Ciaran knocked at the backdoor before entering into the tense, now quiet room. He was out of breath and excited. "I have the paperwork. Here." He held out a manila folder.

I took it and spread it open on the narrow black coffee table after clearing away the remotes and controllers. The photocopy of the ID said the guy who sold Rose was named Caleb Greer, age thirty-­two, with an address in Boise, Idaho. Brown hair, brown eyes, five ­foot ­eight, one hundred and fifty pounds.

"He was thinner than that photo. If his ID hadn't put him at over thirty, I would have thought he was a college student," Ciaran said.

"He probably is," Ezee said. He leaned forward, looking at the paperwork upside­down. "I mean, how likely is it that some middle ­aged dude from Boise drove all the way out here to sell a stuffed fox? It's more likely a fake or stolen ID."

"I have his signature on the sale, and his fingerprints, there, see? I do everything above board," Ciaran said. He folded his arms and pressed his lips into a line, muttering in Irish about idiot dogs.

"So what, we just go start knocking on dorm room doors until Ciaran recognizes someone?" Levi asked.

"If that's what it takes," Harper said.

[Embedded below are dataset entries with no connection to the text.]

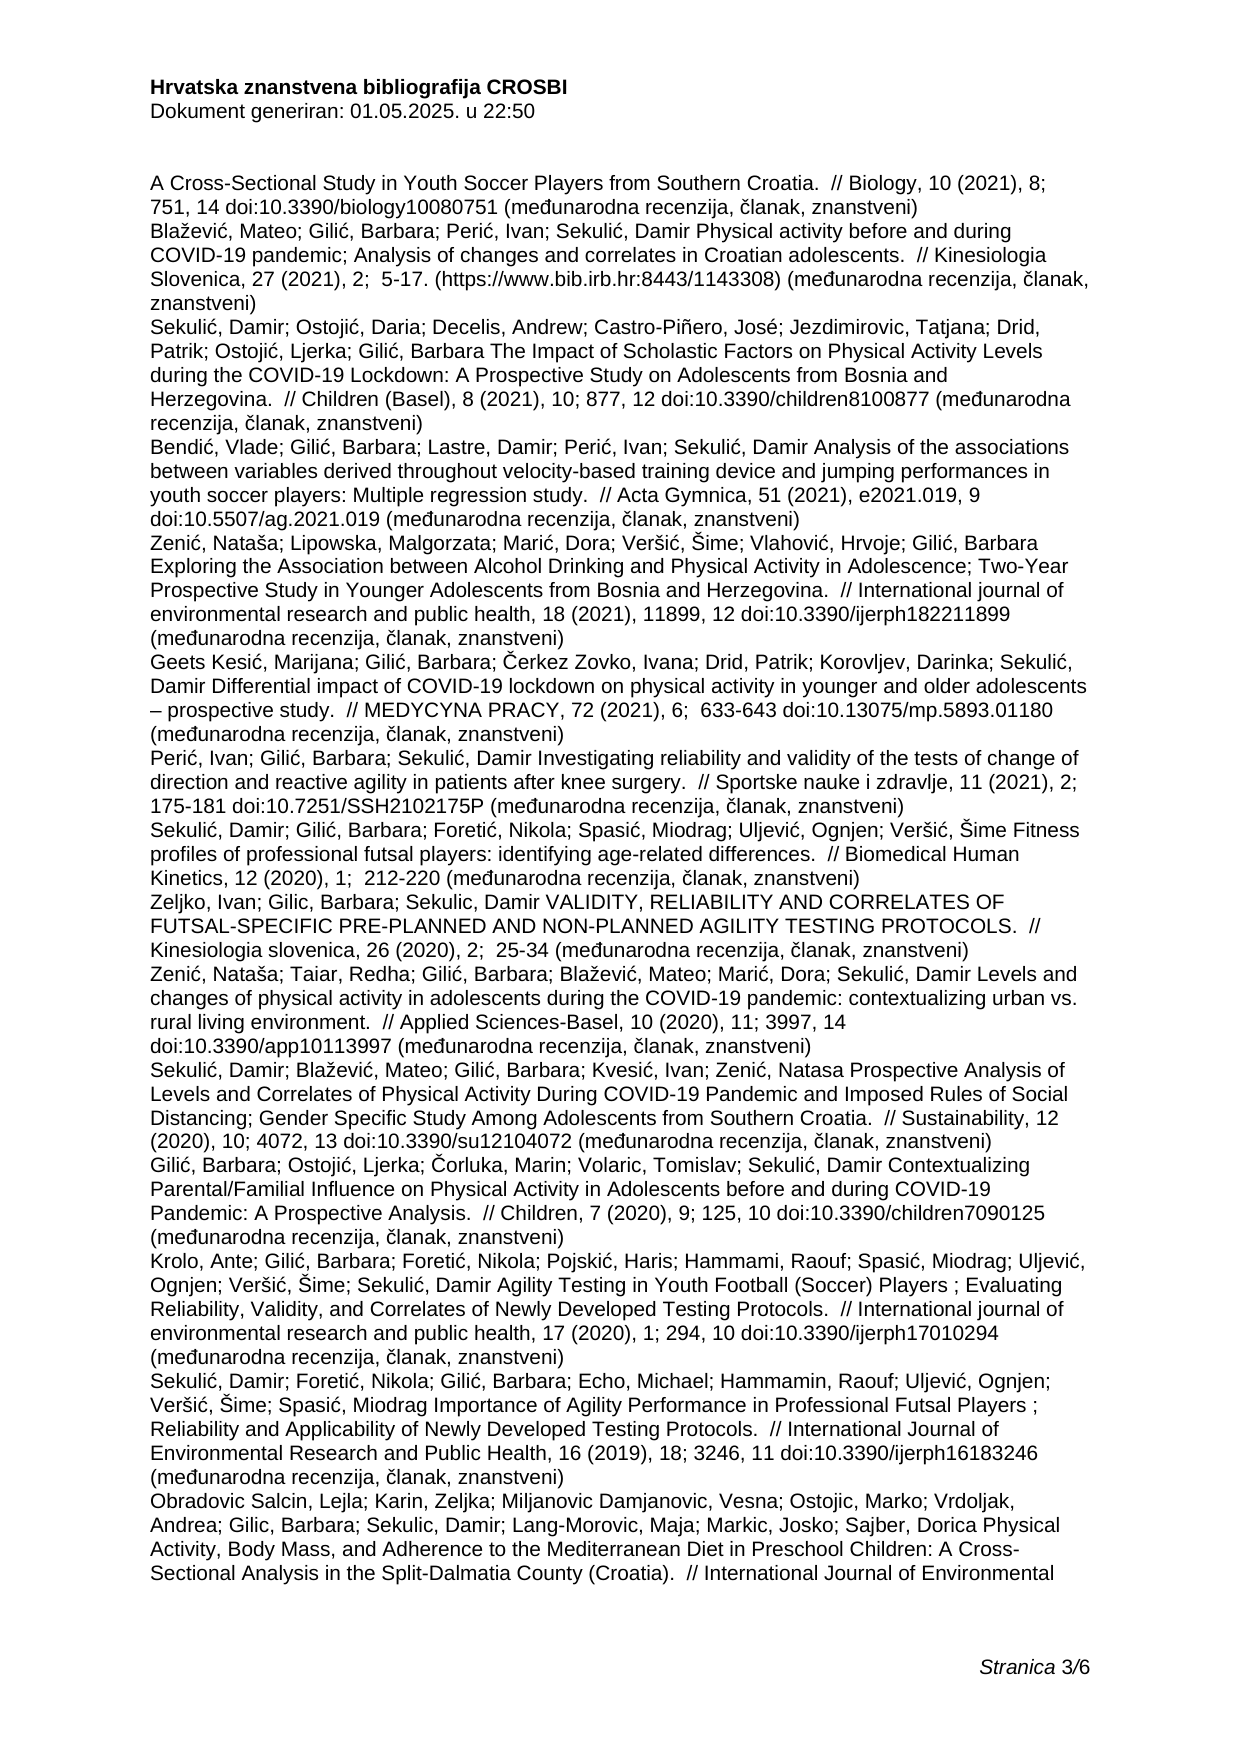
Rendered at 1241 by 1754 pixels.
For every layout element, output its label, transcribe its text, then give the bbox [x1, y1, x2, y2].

text Sekulić, Damir; Gilić, Barbara; Foretić, Nikola; Spasić, Miodrag; Uljević, Ognjen; Veršić, Šime [150, 818, 1090, 890]
text Zenić, Nataša; Taiar, Redha; Gilić, Barbara; Blažević, Mateo; Marić, Dora; Sekulić, Damir [150, 962, 1090, 1057]
text Blažević, Mateo; Gilić, Barbara; Perić, Ivan; Sekulić, Damir [150, 219, 1090, 315]
text Sekulić, Damir; Foretić, Nikola; Gilić, Barbara; Echo, Michael; Hammamin, Raouf; Uljević, Ognjen; Veršić, Šime; Spasić, Miodrag [150, 1369, 1090, 1489]
text Gilić, Barbara; Ostojić, Ljerka; Čorluka, Marin; Volaric, Tomislav; Sekulić, Damir [150, 1153, 1090, 1249]
text Zeljko, Ivan; Gilic, Barbara; Sekulic, Damir [150, 890, 1090, 962]
text Sekulić, Damir; Blažević, Mateo; Gilić, Barbara; Kvesić, Ivan; Zenić, Natasa [150, 1057, 1090, 1153]
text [150, 1489, 1090, 1584]
text Perić, Ivan; Gilić, Barbara; Sekulić, Damir [150, 746, 1090, 818]
text Bendić, Vlade; Gilić, Barbara; Lastre, Damir; Perić, Ivan; Sekulić, Damir [150, 434, 1090, 530]
text Sekulić, Damir; Ostojić, Daria; Decelis, Andrew; Castro-Piñero, ‪José; Jezdimirovic, Tatjana; Drid, Patrik; Ostojić, Ljerka; Gilić, Barbara [150, 315, 1090, 434]
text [150, 171, 1090, 219]
text Geets Kesić, Marijana; Gilić, Barbara; Čerkez Zovko, Ivana; Drid, Patrik; Korovljev, Darinka; Sekulić, Damir [150, 650, 1090, 746]
text Krolo, Ante; Gilić, Barbara; Foretić, Nikola; Pojskić, Haris; Hammami, Raouf; Spasić, Miodrag; Uljević, Ognjen; Veršić, Šime; Sekulić, Damir [150, 1249, 1090, 1369]
text Zenić, Nataša; Lipowska, Malgorzata; Marić, Dora; Veršić, Šime; Vlahović, Hrvoje; Gilić, Barbara [150, 530, 1090, 650]
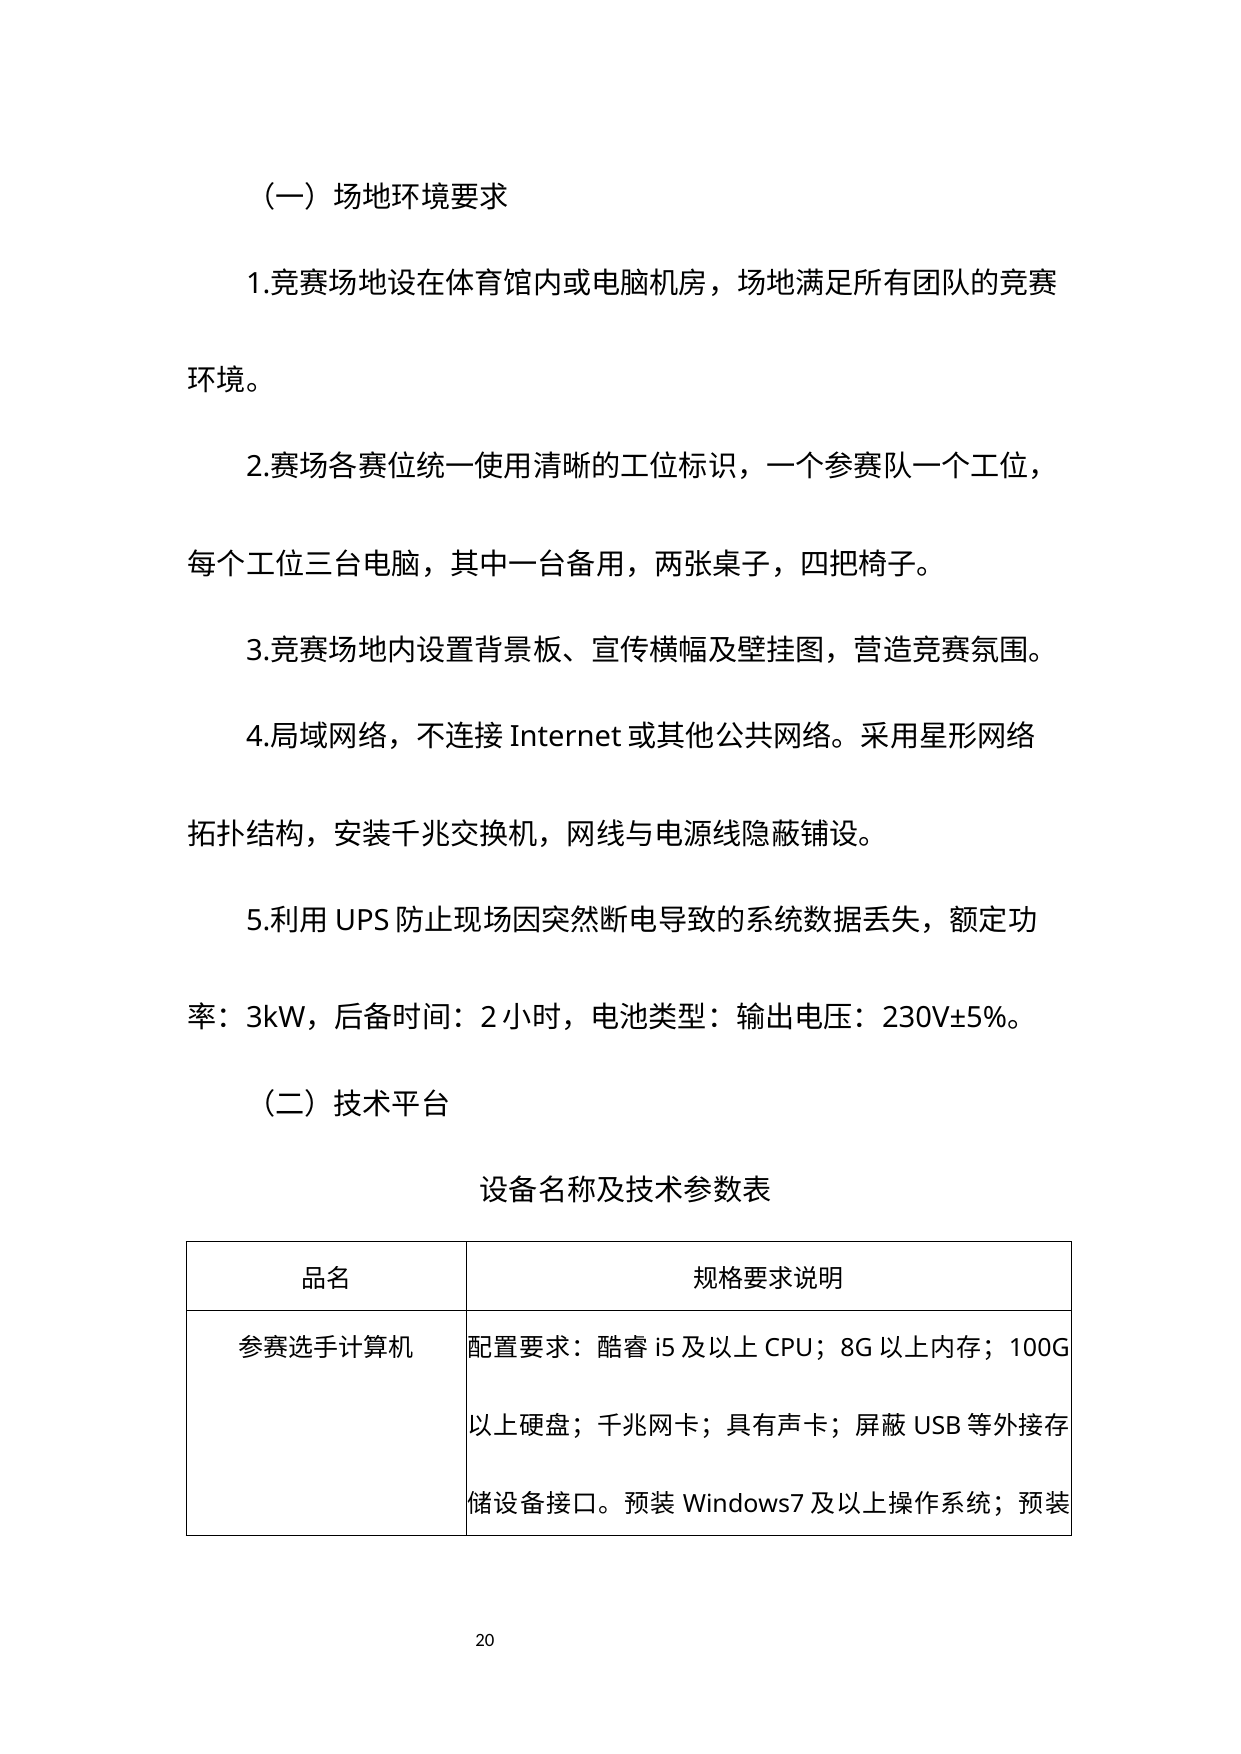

The hope in her eyes had turned into anger.

I resisted making a comment about anger leading to hate and hate leads to the Darkside, but the tension and level of predatory desire to kill were pretty palpable in the room. While it made a lot of sense in a"someone did something awful to someone I love" way, unleashing the hounds, so to speak, on the mostly normal population of Juniper College seemed like a pretty bad plan in actuality. For all we knew, some kid had found the bespelled Rose on the side of the road with a "free" sign on her and figured they could score a little extra cash.